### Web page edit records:

----------

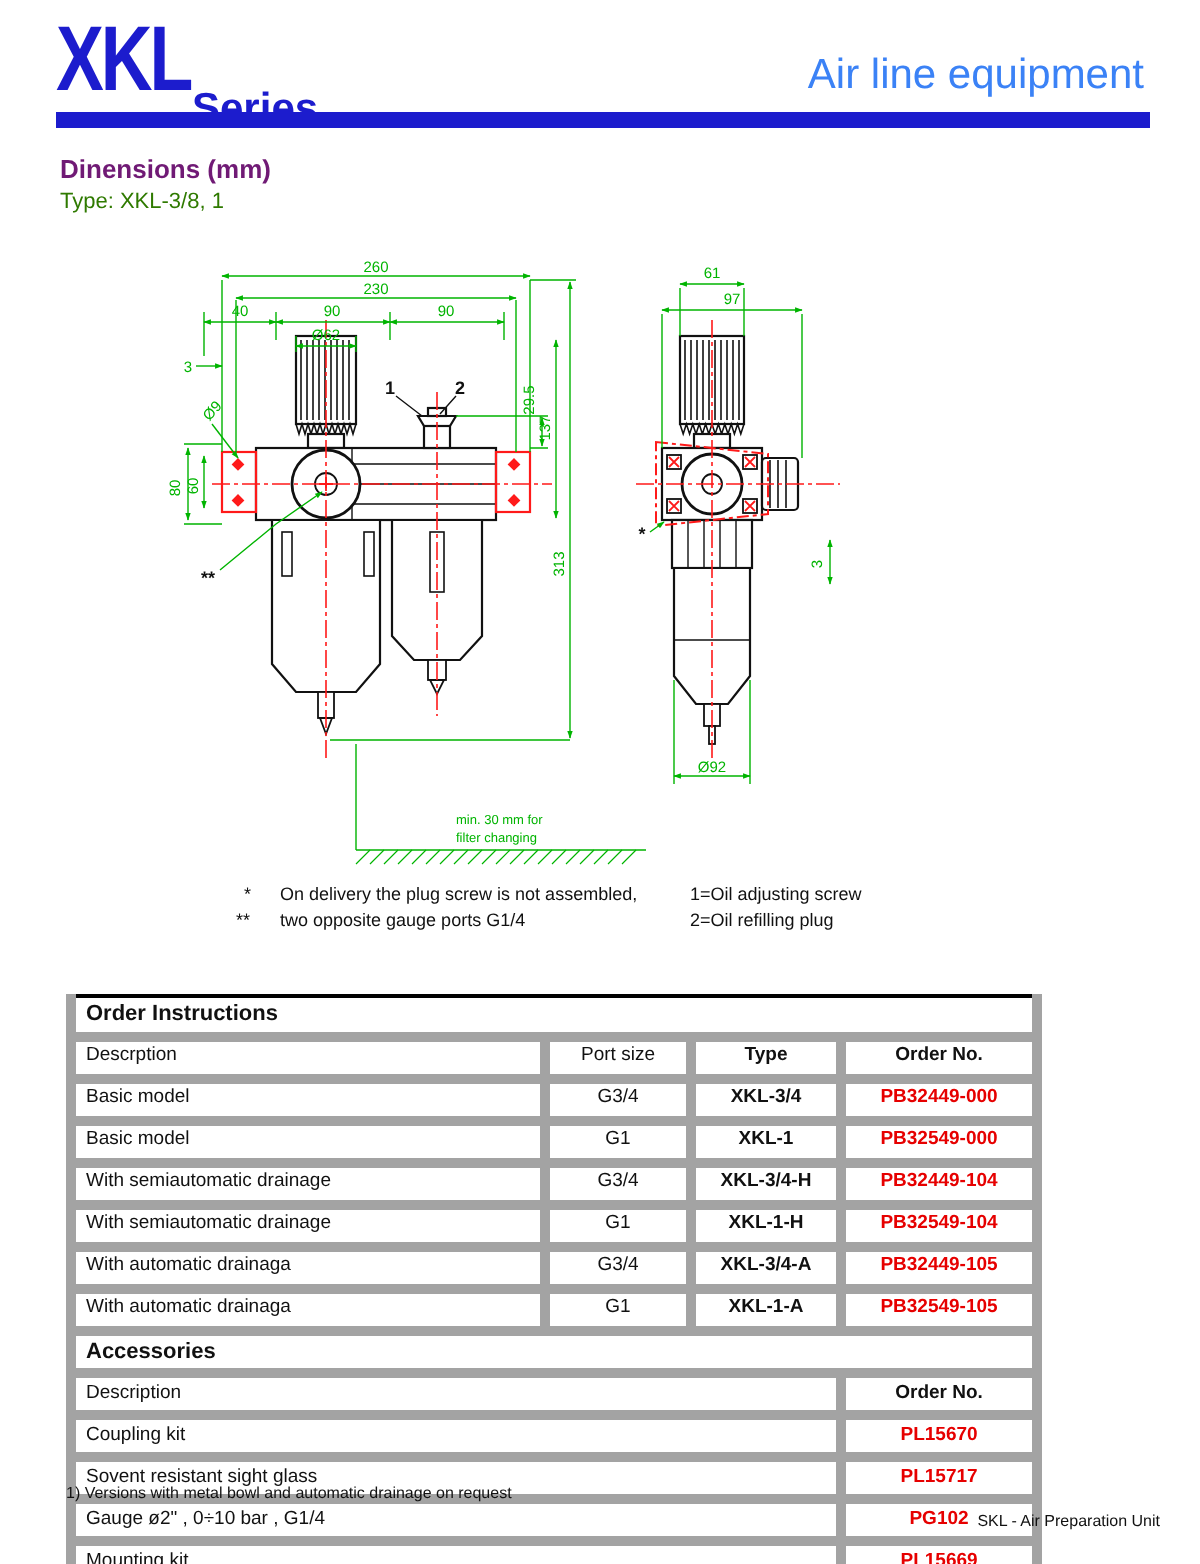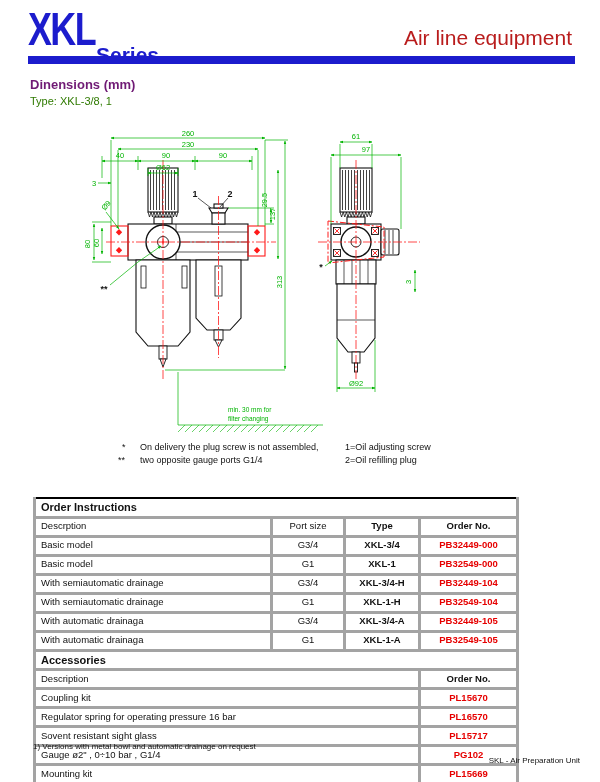--- a/index.html
+++ b/index.html
@@ -6,31 +6,31 @@
   .page{
     position:relative;width:600px;height:782px;background:#ffffff;
     font-family:"Liberation Sans", sans-serif;color:#111;overflow:hidden;
     margin:0 auto;
   }
   .abs{position:absolute;}
   
   .brand{left:28px;top:6px;color:#1c1ccd;font-weight:700;font-size:46px;
          letter-spacing:-2px;transform:scaleX(.78);transform-origin:left top;line-height:1;}
   .brand-sub{left:96px;top:43px;color:#1c1ccd;font-weight:700;font-size:21px;}
-  .head-title{right:28px;top:26px;color:#b91c1c;font-size:21px;font-weight:400;}
+  .head-title{right:28px;top:26px;color:#3b82f6;font-size:21px;font-weight:400;}
   .blue-bar{left:28px;top:56px;width:547px;height:8px;background:#1c1ccd;}
   
   .sec-h{left:30px;top:77px;color:#701a75;font-weight:700;font-size:13px;}
   .sec-t{left:30px;top:95px;color:#2f7a00;font-size:11px;}
   
   .note{font-size:9px;color:#111;}
   
   table.spec{position:absolute;left:33px;top:497px;width:483px;border-collapse:collapse;
              font-size:9.5px;color:#111;table-layout:fixed;padding-left:31px;}
-  table.spec td{border:3px solid #a3a3a3;padding:2px 5px;height:12px;line-height:1.15;
+  table.spec td{border:5px solid #a3a3a3;padding:2px 5px;height:12px;line-height:1.15;
                 overflow:hidden;white-space:nowrap;}
   table.spec{border:2px solid #000;}
   td.title{font-weight:700;font-size:11px;border-top:2px solid #000 !important;
            border-bottom:2px solid #000 !important;}
   td.c{text-align:center;}
   td.b{font-weight:700;}
   td.red{color:#e60000;font-weight:700;text-align:center;}
   .footnote{left:33px;top:742px;font-size:8px;color:#111;}
   .footer{left:420px;top:756px;width:160px;text-align:right;font-size:8px;color:#111;}
   svg text{font-family:"Liberation Sans", sans-serif;}
@@ -240,24 +240,20 @@
         </tr>
     <tr>
       <td colspan="3">Description</td>
       <td class="c b">Order No.</td>
     </tr>
     <tr>
       <td colspan="3">Coupling kit</td>
       <td class="red">PL15670</td>
     </tr>
     <tr>
-      <td colspan="3">Regulator spring for operating pressure 16 bar</td>
-      <td class="red">PL16570</td>
-    </tr>
-    <tr>
       <td colspan="3">Sovent resistant sight glass</td>
       <td class="red">PL15717</td>
     </tr>
     <tr>
       <td colspan="3">Gauge ø2" , 0÷10 bar , G1/4</td>
       <td class="red">PG102</td>
     </tr>
     <tr>
       <td colspan="3">Mounting kit</td>
       <td class="red">PL15669</td>

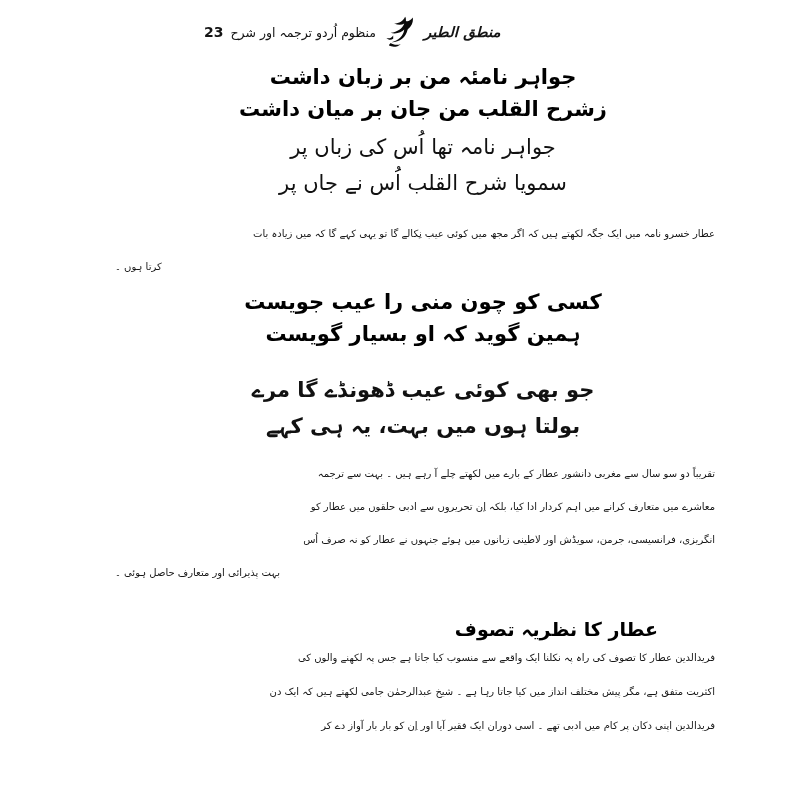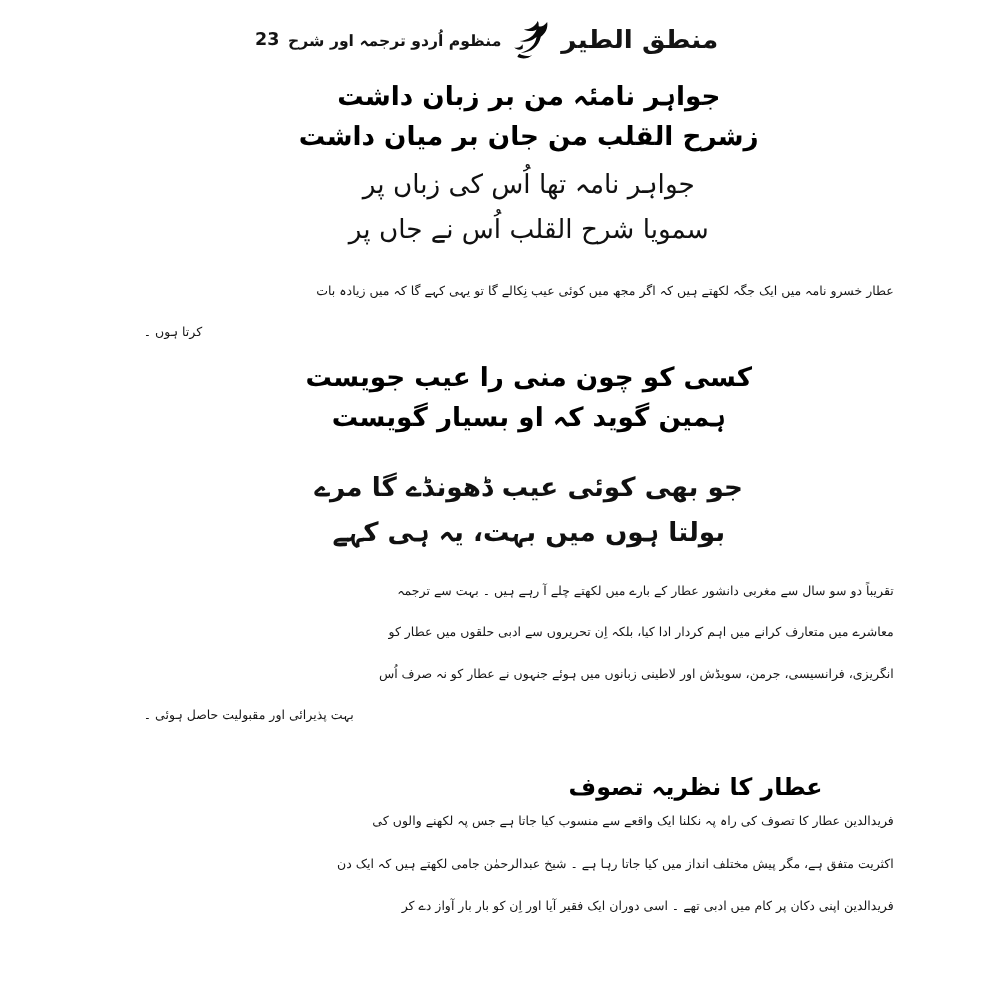--- a/index.html
+++ b/index.html
@@ -23,28 +23,29 @@
     position: absolute;
     top: 14px;
     left: 204px;
     height: 36px;
     display: flex;
     direction: rtl;
     align-items: center;
     gap: 7px;
   }
   .book-title {
-    font-size: 21px;
+    font-size: 15px;
     font-weight: bold;
     white-space: nowrap;
     transform: scaleY(0.95);
+    font-style: italic;
   }
   .header-subtitle {
     font-size: 12.5px;
-    font-weight: bold;
+    font-weight: normal;
     white-space: nowrap;
   }
   .page-number {
     font-size: 14px;
     font-weight: bold;
     direction: ltr;
   }
   .logo-wrap { display: inline-flex; align-items: center; }
 
   
@@ -139,21 +140,21 @@
 
   <div class="couplet urdu" style="top:372px;font-weight:bold;">
     <div class="vline">جو بھی کوئی عیب ڈھونڈے گا مرے</div>
     <div class="vline">بولتا ہوں میں بہت، یہ ہی کہے</div>
   </div>
 
   <div class="para" style="top:457px;">
     <div class="pline">تقریباً دو سو سال سے مغربی دانشور عطار کے بارے میں لکھتے چلے آ رہے ہیں ۔ بہت سے ترجمہ</div>
     <div class="pline">معاشرے میں متعارف کرانے میں اہم کردار ادا کیا، بلکہ اِن تحریروں سے ادبی حلقوں میں عطار کو</div>
     <div class="pline">انگریزی، فرانسیسی، جرمن، سویڈش اور لاطینی زبانوں میں ہوئے جنہوں نے عطار کو نہ صرف اُس</div>
-    <div class="pline para-end">بہت پذیرائی اور مقبولیت حاصل ہوئی ۔</div>
+    <div class="pline para-end">بہت پذیرائی اور متعارف حاصل ہوئی ۔</div>
   </div>
 
   <div class="section-heading">عطار کا نظریہ تصوف</div>
 
   <div class="para para3" style="top:641px;">
     <div class="pline">فریدالدین عطار کا تصوف کی راہ پہ نکلنا ایک واقعے سے منسوب کیا جاتا ہے جس پہ لکھنے والوں کی</div>
     <div class="pline">اکثریت متفق ہے، مگر پیش مختلف انداز میں کیا جاتا رہا ہے ۔ شیخ عبدالرحمٰن جامی لکھتے ہیں کہ ایک دن</div>
     <div class="pline">فریدالدین اپنی دکان پر کام میں ادبی تھے ۔ اسی دوران ایک فقیر آیا اور اِن کو بار بار آواز دے کر</div>
   </div>
 

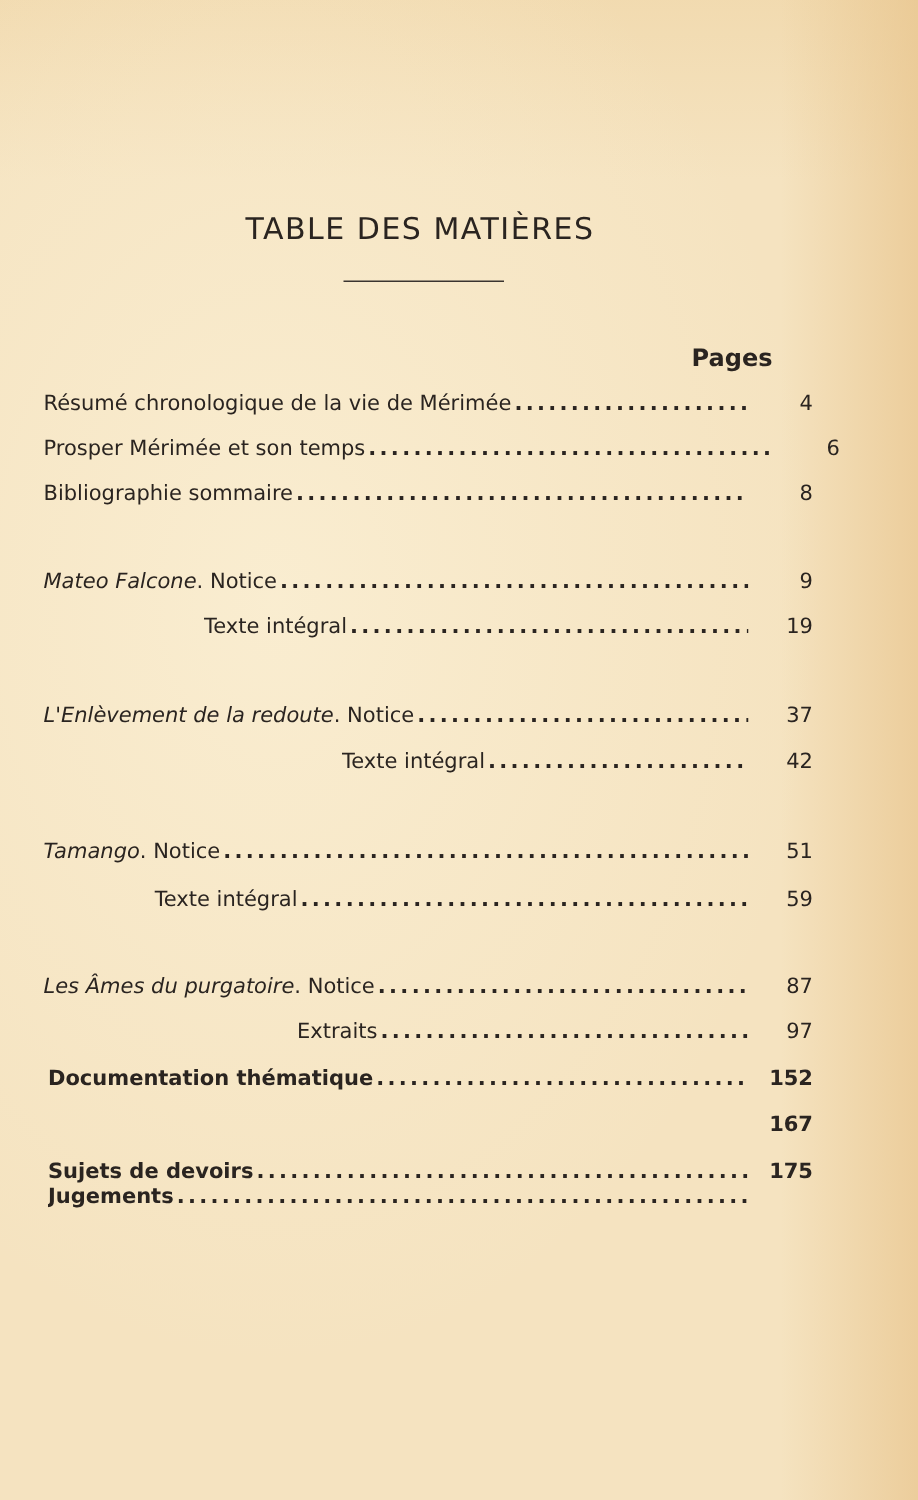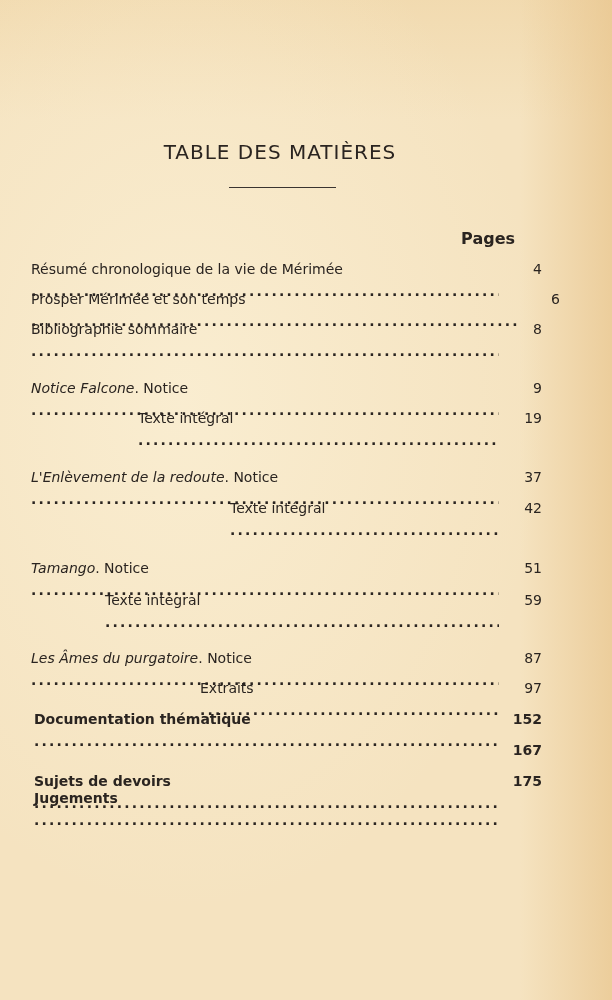--- a/index.html
+++ b/index.html
@@ -60,21 +60,20 @@
       line-height: 22px;
     }
     .toc-entry {
       position: absolute;
       top: 0;
       display: flex;
       align-items: baseline;
       white-space: nowrap;
       overflow: hidden;
       right: 113px;
-      flex-direction: column;
     }
     .toc-label {
       flex: 0 0 auto;
     }
     .toc-label i {
       font-style: italic;
     }
     .toc-dots {
       flex: 1 1 auto;
       overflow: hidden;
@@ -124,21 +123,21 @@
   <div class="toc-row" style="top:318px;">
     <div class="toc-entry" style="left:29px;">
       <span class="toc-label">Bibliographie sommaire</span>
       <span class="toc-dots"></span>
     </div>
     <span class="toc-page">8</span>
   </div>
 
   <div class="toc-row" style="top:377px;">
     <div class="toc-entry" style="left:29px;">
-      <span class="toc-label"><i>Notice Falcone</i><span>. Notice</span></span>
+      <span class="toc-label"><i>Mateo Falcone</i><span>. Notice</span></span>
       <span class="toc-dots"></span>
     </div>
     <span class="toc-page">9</span>
   </div>
 
   <div class="toc-row" style="top:407px;">
     <div class="toc-entry" style="left:136px;">
       <span class="toc-label">Texte intégral</span>
       <span class="toc-dots"></span>
     </div>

----------

### TASK TO CARRY OUT:
Throughout the records above, find the lines in which the word "تصوف" appears and return them.

### ANSWER FOR THIS EXERCISE:
   <div class="section-heading">عطار کا نظریہ تصوف</div>
     <div class="pline">فریدالدین عطار کا تصوف کی راہ پہ نکلنا ایک واقعے سے منسوب کیا جاتا ہے جس پہ لکھنے والوں کی</div>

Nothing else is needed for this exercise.